** Exercise prompt **
Update the records below by replacing "lower edge" with "bottom edge" everywhere it appears, leaving all other text unchanged. Omit the pictures from your output.

*** Opening of Records for processing ***

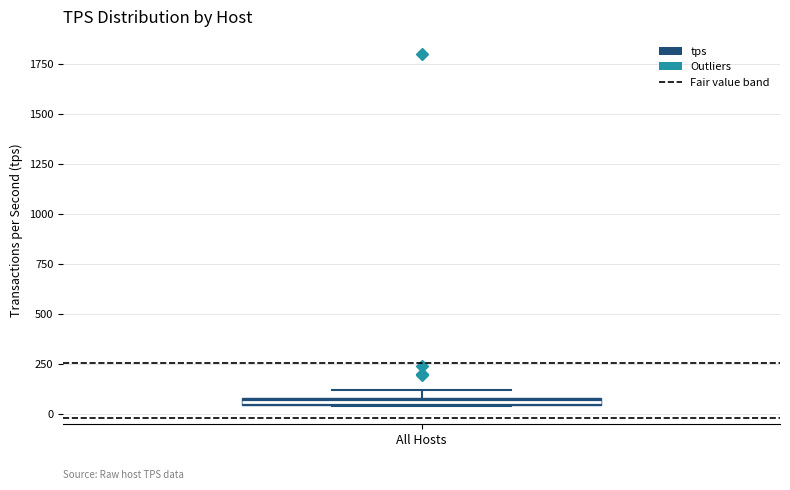

Where is the lower edge of the box for All Hosts on the y-axis? The values are not printed on the chart, so give them approximately, as read against the axis.

50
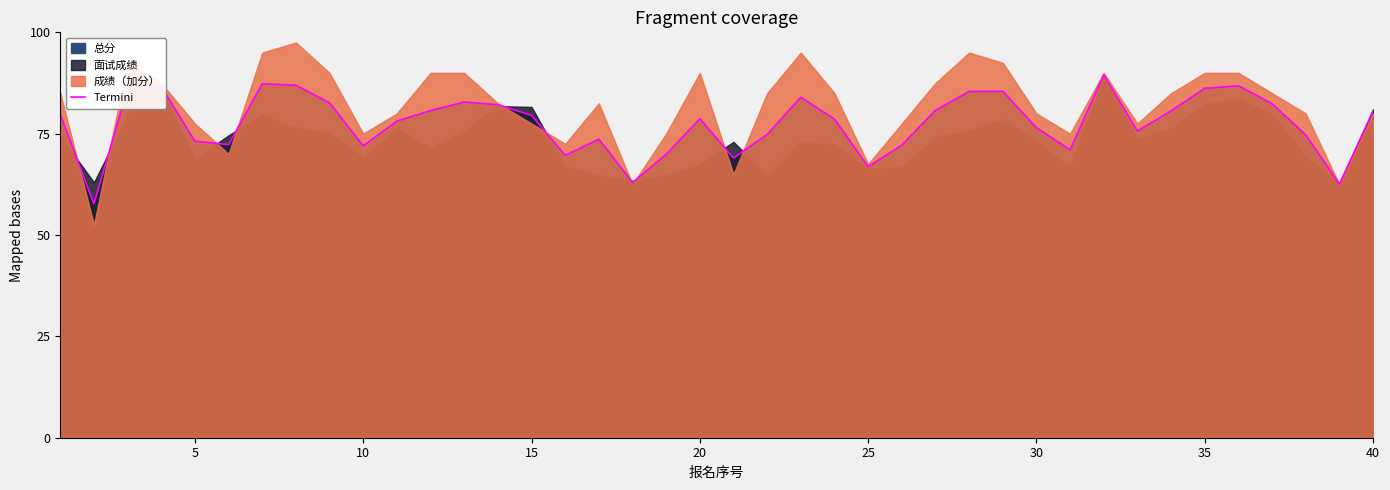

How many interior local valleys (lower than both neighbors) does the data have?

10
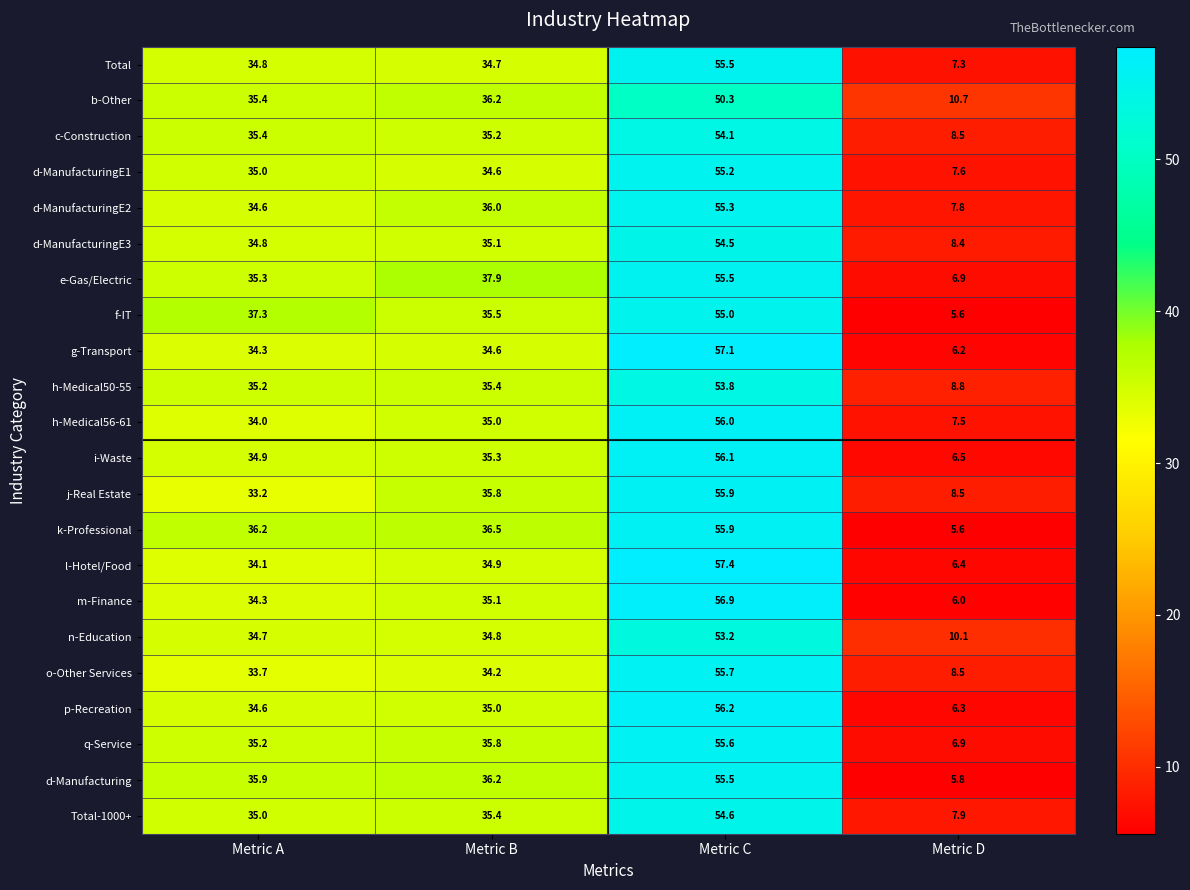

Which series has the largest range (max minus min)?

l-Hotel/Food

*** Close of Records for processing ***

** Expected output **
Where is the bottom edge of the box for All Hosts on the y-axis? The values are not printed on the chart, so give them approximately, as read against the axis.

50

How many interior local valleys (lower than both neighbors) does the data have?

10

Which series has the largest range (max minus min)?

l-Hotel/Food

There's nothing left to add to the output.